Teks Bacaan –
* * *

Perekonomian masih didominasi sektor pertanian (28,04%),
namun peranan ini cenderung menurunan dan sebaliknya sektor jasa cenderung
meningkat (25,14%).
Dikaitkan ke wilayah Sumatera Utara, Kota Medan dan
Kabupaten Labuhanbatu adalah dua daerah yang dapat menggambarkan peranan sektor
industri dan pertanian dalam perekonomian. Medan adalah daerah yang banyak mengandalkan
sektor industri dan informal dalam pertumbuhannya. Sektor swasta adalah motor
penggerak roda perekonomian Kota Medan dimana sektor ini menyumbangkan 80% dari
total investasi yang ada sedangkan pemerintah melalui kebijakan publiknya hanya
menyumbang 20% (BPS, 2005). Sektor pedagangan sampai sekarang masih menjadi
sektor yang paling berkembang. Pada tahun 1991, sektor ini pertumbuhannya
terbesar (27,90%) diikuti sektor angkutan (18,17%) dan industri (17,84%).
Sedangkan sektor pertanian terus menurun sejak tahun 1991 (15,14%) menjadi
3,79% pada tahun 2006. Dengan jumlah penduduk sebesar 2.036.018 jiwa, sebanyak
36.026 dari total 56.444 tenaga kerja usia produktifnya bekerja di sektor
industri.
Berbeda dengan Kota Medan, perekonomian Kabupaten
Labuhanbatu disokong oleh sektor pertanian. Dengan jumlah penduduk 840.382
jiwa, sebanyak 71,36% dari total penduduknya bekerja di sektor pertanian.
Penggunaan lahannya pun banyak dimanfaatkan untuk sektor ini khususnya
perkebunan. Dari luas daerah 9.223 Km2,
sebanyak 616.497 Ha lahannya dipakai untuk perkebunan, diikuti hutan (143.617
Ha), persawahan (55.900 Ha), dan bangunan, industri, jalan, pendidikan (31.774
Ha). Sektor industri memang memiliki peranan yang cukup besar terhadap PDRB
Kabupaten Labuhanbatu (42%) namun yang perlu diperhatikan bahwa sektor pertanian
khususnya perkebunan menjadi penyokong perekonomian. Tingginya sumbangan sektor
industri terhadap PDRB adalah karena sektor ini berbasis ekspor sehingga
transaksi selalu dilakukan dalam jumlah yang besar.
Kota Medan dan Kabupaten Labuhanbatu adalah dua daerah maju
dengan pola pengembangan wilayah yang berbeda. Kota Medan berbasis
industrialisasi dan Kabupaten Labuhanbatu berbasis Agribisnis. Perbedaan ini
telah menimbulkan ketimpangan dimana ketimpangan ini terjadi akibat pembagian
faktor-faktor produksi seperti modal, lahan dan tenaga kerja yang tidak merata.

* * *

Isi Kumpulan Data –
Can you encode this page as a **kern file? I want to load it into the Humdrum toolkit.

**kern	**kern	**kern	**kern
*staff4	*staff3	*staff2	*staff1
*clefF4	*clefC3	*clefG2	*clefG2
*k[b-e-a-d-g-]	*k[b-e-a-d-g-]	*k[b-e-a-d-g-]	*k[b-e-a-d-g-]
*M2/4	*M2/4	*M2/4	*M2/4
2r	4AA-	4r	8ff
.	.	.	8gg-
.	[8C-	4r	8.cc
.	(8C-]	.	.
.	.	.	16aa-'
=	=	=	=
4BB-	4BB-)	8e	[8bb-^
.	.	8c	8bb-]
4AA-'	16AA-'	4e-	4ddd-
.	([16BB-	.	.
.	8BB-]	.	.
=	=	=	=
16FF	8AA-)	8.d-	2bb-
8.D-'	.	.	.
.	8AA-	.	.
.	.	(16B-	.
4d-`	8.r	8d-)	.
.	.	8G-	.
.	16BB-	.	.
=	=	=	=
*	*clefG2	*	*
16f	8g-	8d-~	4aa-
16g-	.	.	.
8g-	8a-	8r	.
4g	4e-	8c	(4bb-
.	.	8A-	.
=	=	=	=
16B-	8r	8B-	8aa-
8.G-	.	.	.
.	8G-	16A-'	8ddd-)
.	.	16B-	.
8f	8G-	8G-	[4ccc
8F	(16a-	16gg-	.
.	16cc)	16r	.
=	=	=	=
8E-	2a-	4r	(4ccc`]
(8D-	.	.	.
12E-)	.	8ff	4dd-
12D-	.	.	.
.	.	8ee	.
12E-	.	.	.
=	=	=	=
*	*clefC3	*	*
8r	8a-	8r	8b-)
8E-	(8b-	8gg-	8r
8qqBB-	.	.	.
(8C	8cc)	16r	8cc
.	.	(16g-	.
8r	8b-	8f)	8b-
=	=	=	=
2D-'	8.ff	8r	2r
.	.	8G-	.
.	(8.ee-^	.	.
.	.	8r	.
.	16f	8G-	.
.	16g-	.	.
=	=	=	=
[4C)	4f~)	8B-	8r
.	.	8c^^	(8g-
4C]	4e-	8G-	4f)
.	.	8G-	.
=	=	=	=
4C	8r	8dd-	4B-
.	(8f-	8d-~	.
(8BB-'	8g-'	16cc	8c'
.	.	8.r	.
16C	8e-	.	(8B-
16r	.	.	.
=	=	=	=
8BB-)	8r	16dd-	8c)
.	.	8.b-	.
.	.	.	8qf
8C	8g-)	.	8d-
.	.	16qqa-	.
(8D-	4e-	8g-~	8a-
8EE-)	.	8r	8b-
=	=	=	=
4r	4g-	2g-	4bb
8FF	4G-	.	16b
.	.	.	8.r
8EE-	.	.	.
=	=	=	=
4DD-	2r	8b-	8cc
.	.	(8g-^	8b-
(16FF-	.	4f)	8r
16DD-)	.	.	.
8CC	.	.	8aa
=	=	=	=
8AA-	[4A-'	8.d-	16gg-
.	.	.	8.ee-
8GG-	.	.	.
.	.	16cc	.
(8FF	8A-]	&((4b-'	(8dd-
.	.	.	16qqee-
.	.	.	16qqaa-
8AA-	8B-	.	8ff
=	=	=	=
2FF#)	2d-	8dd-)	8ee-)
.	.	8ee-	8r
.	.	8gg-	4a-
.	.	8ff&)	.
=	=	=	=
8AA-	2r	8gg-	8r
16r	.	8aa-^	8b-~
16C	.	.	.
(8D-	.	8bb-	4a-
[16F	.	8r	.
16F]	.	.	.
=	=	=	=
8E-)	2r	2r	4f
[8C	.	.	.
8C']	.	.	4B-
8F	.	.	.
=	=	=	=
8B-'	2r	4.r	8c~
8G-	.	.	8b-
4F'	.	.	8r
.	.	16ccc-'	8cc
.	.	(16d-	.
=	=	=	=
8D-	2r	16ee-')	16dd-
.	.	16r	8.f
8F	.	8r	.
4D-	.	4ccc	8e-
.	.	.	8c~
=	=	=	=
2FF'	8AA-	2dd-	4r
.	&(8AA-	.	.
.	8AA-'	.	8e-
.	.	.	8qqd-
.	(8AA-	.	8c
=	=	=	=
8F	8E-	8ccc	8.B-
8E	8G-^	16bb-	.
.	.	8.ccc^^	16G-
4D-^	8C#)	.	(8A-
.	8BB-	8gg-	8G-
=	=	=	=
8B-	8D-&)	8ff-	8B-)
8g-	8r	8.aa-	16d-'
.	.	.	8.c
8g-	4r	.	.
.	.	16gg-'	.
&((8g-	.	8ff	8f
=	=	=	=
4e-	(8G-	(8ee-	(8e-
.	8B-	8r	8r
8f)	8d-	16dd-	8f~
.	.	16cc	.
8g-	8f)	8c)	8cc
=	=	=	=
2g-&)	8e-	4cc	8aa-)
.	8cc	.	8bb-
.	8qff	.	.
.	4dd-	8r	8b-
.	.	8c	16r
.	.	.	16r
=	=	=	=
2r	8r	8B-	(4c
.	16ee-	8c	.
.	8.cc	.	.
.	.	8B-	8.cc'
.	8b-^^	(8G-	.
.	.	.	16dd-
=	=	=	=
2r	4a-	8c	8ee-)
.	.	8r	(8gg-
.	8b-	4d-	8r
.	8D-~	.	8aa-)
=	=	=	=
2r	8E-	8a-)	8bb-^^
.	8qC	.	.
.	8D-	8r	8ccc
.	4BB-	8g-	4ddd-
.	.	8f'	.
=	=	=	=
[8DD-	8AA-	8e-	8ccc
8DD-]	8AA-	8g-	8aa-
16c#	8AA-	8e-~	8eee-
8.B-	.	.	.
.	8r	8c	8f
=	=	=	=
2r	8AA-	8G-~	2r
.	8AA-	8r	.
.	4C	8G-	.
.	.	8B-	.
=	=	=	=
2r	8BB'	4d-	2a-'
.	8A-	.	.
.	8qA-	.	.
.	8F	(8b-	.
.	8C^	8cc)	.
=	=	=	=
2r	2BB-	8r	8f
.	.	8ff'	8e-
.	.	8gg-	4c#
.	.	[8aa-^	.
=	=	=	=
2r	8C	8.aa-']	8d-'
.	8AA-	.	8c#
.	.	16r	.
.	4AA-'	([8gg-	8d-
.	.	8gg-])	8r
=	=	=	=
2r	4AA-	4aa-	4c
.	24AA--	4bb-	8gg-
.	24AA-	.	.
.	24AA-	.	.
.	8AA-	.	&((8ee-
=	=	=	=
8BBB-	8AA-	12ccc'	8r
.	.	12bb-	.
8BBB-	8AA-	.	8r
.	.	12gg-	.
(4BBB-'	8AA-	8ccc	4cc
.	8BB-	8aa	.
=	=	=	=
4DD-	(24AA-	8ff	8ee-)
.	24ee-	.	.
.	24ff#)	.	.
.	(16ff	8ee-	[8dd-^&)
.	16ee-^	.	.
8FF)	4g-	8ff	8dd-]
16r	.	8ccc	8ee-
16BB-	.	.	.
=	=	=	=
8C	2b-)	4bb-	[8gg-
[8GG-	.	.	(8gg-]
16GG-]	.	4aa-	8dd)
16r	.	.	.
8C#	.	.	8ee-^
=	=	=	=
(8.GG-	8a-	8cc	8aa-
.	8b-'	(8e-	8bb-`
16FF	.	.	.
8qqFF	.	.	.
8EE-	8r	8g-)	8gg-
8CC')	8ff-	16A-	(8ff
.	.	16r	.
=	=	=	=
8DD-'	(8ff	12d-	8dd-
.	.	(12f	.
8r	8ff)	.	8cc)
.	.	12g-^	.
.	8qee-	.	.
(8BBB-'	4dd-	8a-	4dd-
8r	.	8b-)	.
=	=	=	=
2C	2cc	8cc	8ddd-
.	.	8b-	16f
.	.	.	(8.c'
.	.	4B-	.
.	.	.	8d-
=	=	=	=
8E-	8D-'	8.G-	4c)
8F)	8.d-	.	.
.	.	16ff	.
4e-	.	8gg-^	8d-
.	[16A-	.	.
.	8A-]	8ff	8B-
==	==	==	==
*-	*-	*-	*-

* * *

Petunjuk Tugas –
Menurut teks bacaan, berapa persen dari total penduduk Kabupaten Labuhanbatu yang bekerja di sektor pertanian? Butir-butir di atas tidak berperan apa pun di sini.

Hasil Tugas –
Sebanyak 71,36% dari total penduduk Kabupaten Labuhanbatu bekerja di sektor pertanian.